A medical form completed when Thomas entered St Michael’s home suggests that Thomas was suffering from a ‘condition’. The exact nature of this condition isn’t stated on the form, although the doctor’s opinion was that it wouldn’t need medical treatment.

Everything becomes clearer in the following letter from St Michael’s home to The Society’s head office, dated 1893:

Letter from case file 2965, mentioning the benefit of inland air for eczema, 1893

Letter from case file 2965, mentioning the benefit of inland air for eczema, 1893

Dear Mr. Rudolf.-

Mr. Peek is much vexed at the
intrusion of the 21st. for which I enclose
a cheque from The Hone. [Honourable] Mrs. Cuthbert Peek
for £5. I must therefore ask you as
soon as possible find a vacancy for
Thomas [surname]. He is a sharp
boy. & would do well in learning
an industry such as printing or carpentering

& is not of the sort to make a
good indoor servant. I am truly
grieved to part with any of them
just yet. for they are all doing
well in every respect. Thomas
[surname] suffers constitutionally
from excima [sic] & perhaps inland
air would be better for him than
sea. for these two reasons I decide
on asking you to make arrangements
for his being received elsewhere.
I will send you the tax papers
early in the week. you will be aware
of course that I have not received
a cheque from you since Oct 11th.

I remain
Yours very truly
J Waring

From this letter, we see that Thomas was suffering from eczema. For a reason that is not entirely clear, it appears that one or more boys had to leave the home. In particular, it was thought that living near the coast wasn’t helping Thomas’ condition and that the air found further inland might be better for him.

Instead of moving inland, however, we find next that Thomas was moved to another home on the South Coast; this time to Bognor Home for Boys in Sussex. Sadly, no correspondence about this move survives, so we don’t know if this move to another costal home was due to conflicting medical advice or not.

Thomas was still having problems with eczema in 1895 when he would have been 11 years old. In order to help him, he was sent to the Hospital for Skin Diseases at Blackfriars in London.

After staying in hospital for two weeks, Thomas was discharged back to the Bognor Home. A letter from the hospital states that he was ‘quite cured’.

Sadly, this prognosis appears to have been overly-optimistic, as two months later there is the following note from the Bognor home:

Could lotion & ointment used
by [Thomas’ surname] in “Skin Hospital”
be sent us?

In response, Thomas returned to London to be seen by the doctor who had treated him at the hospital. We don’t know the exact outcome of this visit, but it is possible that the doctor gave Thomas a prescription for more medicine.

The next year, when Thomas was 13 years old, he was transferred to the Diocesan Home for Boys in Cambridge, which had recently been taken over by The Society.

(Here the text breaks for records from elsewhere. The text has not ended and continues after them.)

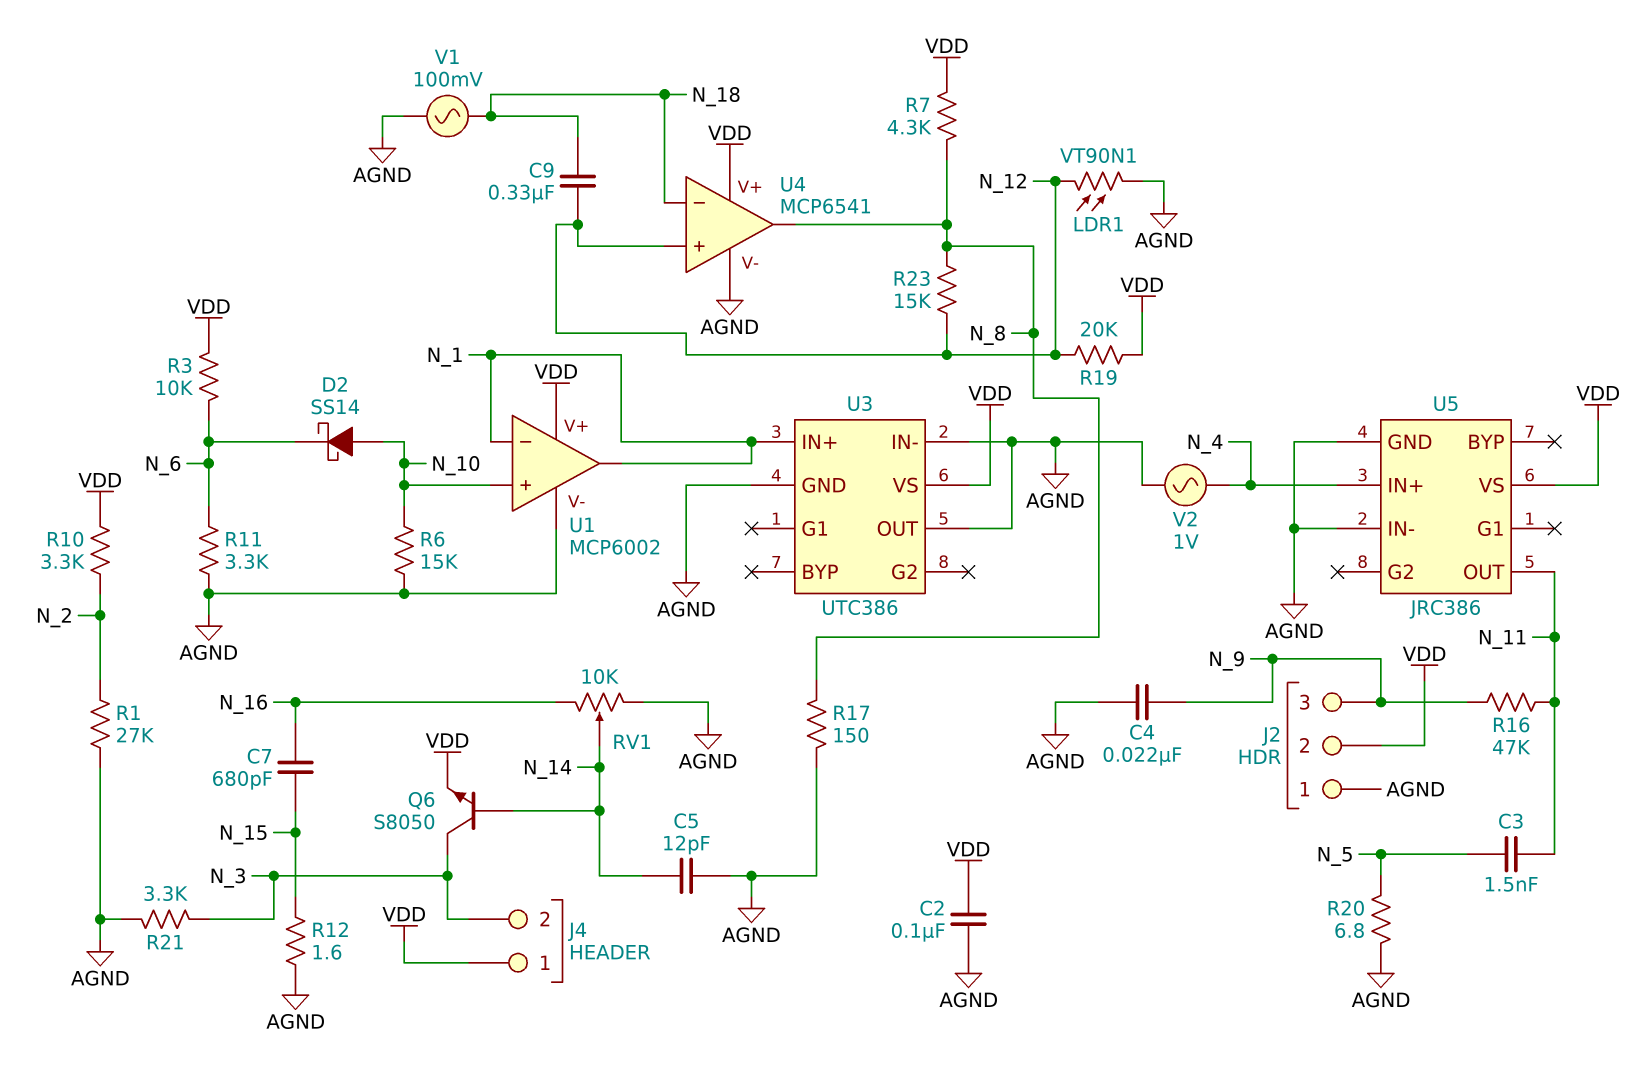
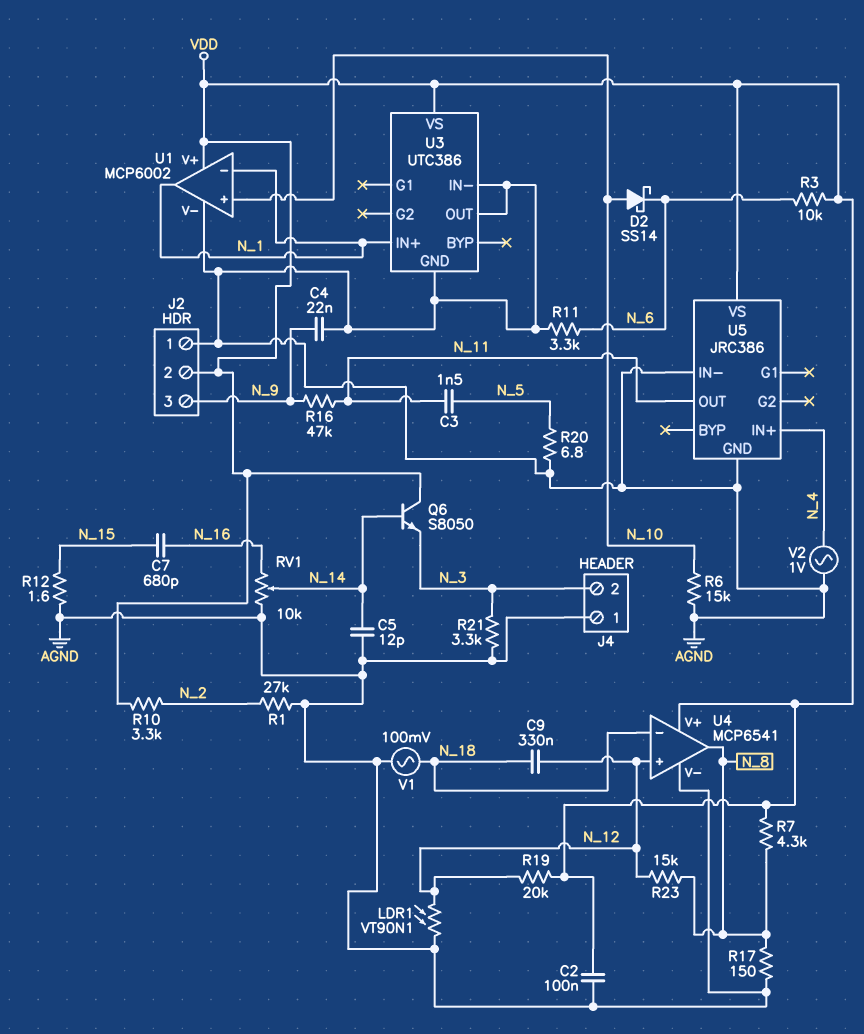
J4 pin 1: VDD -> AGND
Q6: NPN S8050 (B N_14, C N_3, E VDD) -> NPN S8050 (B N_14, C VDD, E N_3)

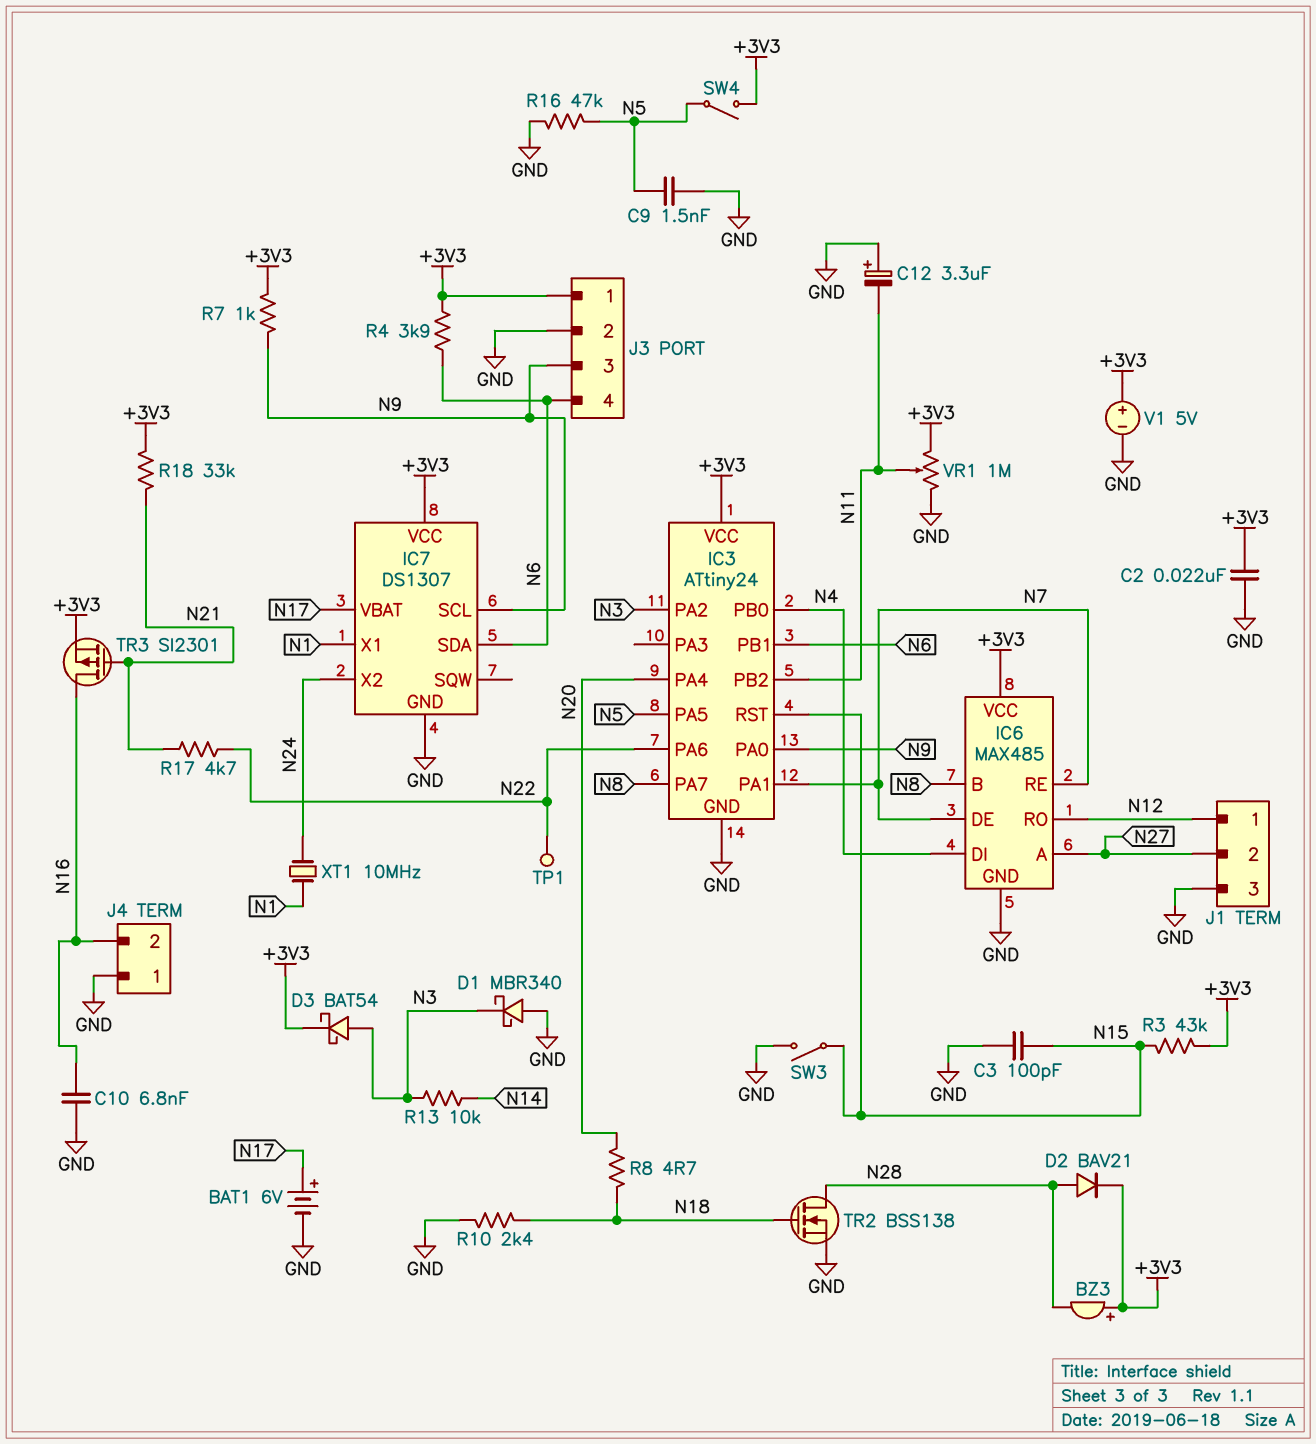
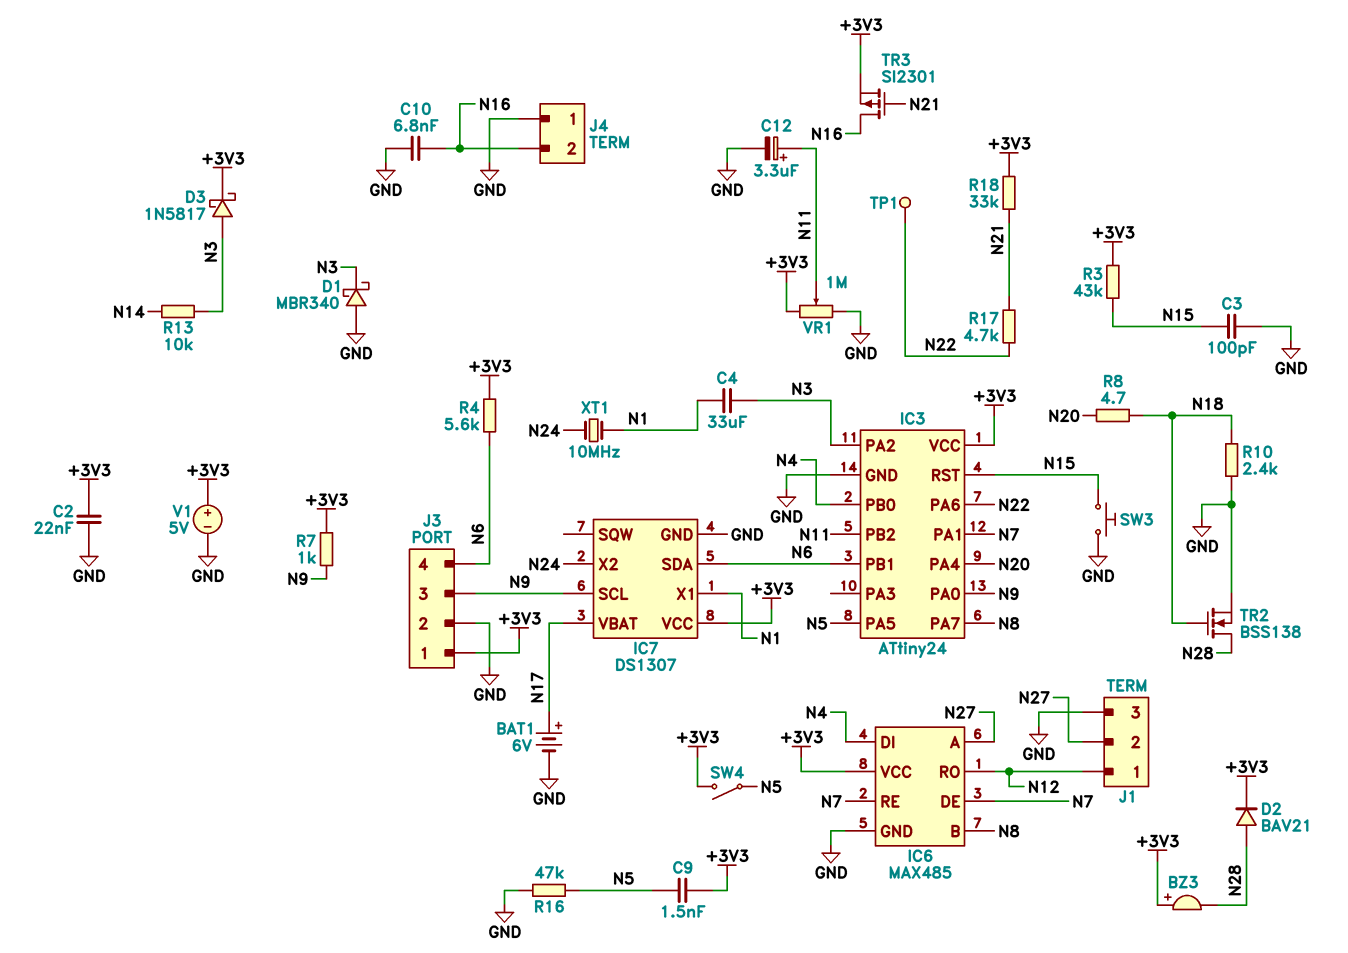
C4: none -> 33uF (N1, N3)
C9: 1.5nF (GND, N5) -> 1.5nF (+3V3, N5)
C12: 3.3uF (plus GND, minus N11) -> 3.3uF (plus N11, minus GND)
D3: schottky BAT54 (A N3, K +3V3) -> schottky 1N5817 (A N3, K +3V3)
R4: 3.9k (+3V3, N6) -> 5.6k (+3V3, N6)
SW3: switch (GND, N15) -> button (GND, N15)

While he was in this home, a letter tells us that he was visiting hospital once a fortnight for treatment for his eczema, which was described as ‘getting better’.

Thomas was now of an age where he could begin to learn a trade. It was thought that Thomas would be well-suited to farm work and so in 1897 he was sent to Standon Farm Home for Boys in Staffordshire, which specialised in agricultural teaching. His training appears to have gone well as just over a year later, when Thomas was 15 years old, he went to work for a farmer in Market Drayton in Shropshire.

Thomas stayed in this job for one year, then left to go live with his mother who had moved to Huddersfield. Whether he was still continuing his hospital visits at this time, we don’t know.

This case, like so many of those that mention medical treatment, is tantalisingly vague. We know that Thomas was visiting hospital and that he had been given lotion and ointment to help with his eczema, but we don’t know exactly what those lotions, ointments and hospital treatments were.

Most intriguing for me is the fact that sea air was thought to be bad for eczema. In the late-19th Century so many diseases and conditions were treated with exposure to fresh sea air that it seems strange to find a case where it was recommended that sea air be avoided. If you know why this recommendation might have been made, I’d be really interested to hear your thoughts.